===== RECORDS SUPPLIED

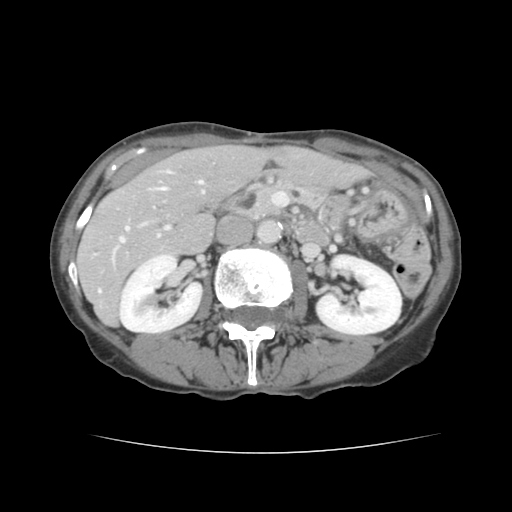
Contrast-enhanced abdominal CT, one axial slice; slice 63 of 136 in the series (ordered by position); 120 kVp; intravenous contrast given; soft-tissue window (W 400 / L 40 HU); 2.5 mm slice thickness; 512 × 512 image matrix, field of view 319 × 319 mm. From the clinical record (not read from this slice): patient: male, age 67 years at operation; diagnosis: colorectal cancer liver metastases, imaged before liver resection; multiple liver metastases: yes; largest metastasis: 3 cm.
Structures marked on this image (expert manual segmentation):
- hepatic veins: bounding box (x1, y1, x2, y2) in pixels: (114, 172, 203, 251)
- liver: (78, 146, 366, 324)
- planned liver remnant (the part of the liver to remain after resection): (162, 146, 365, 206)
- portal vein (with intrahepatic branches): (98, 226, 170, 292)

==========

Nothing but the lines from the one with "- hepatic veins: bounding" through the final line of the data belongs in the answer, and they must match exactly.

- hepatic veins: bounding box (x1, y1, x2, y2) in pixels: (114, 172, 203, 251)
- liver: (78, 146, 366, 324)
- planned liver remnant (the part of the liver to remain after resection): (162, 146, 365, 206)
- portal vein (with intrahepatic branches): (98, 226, 170, 292)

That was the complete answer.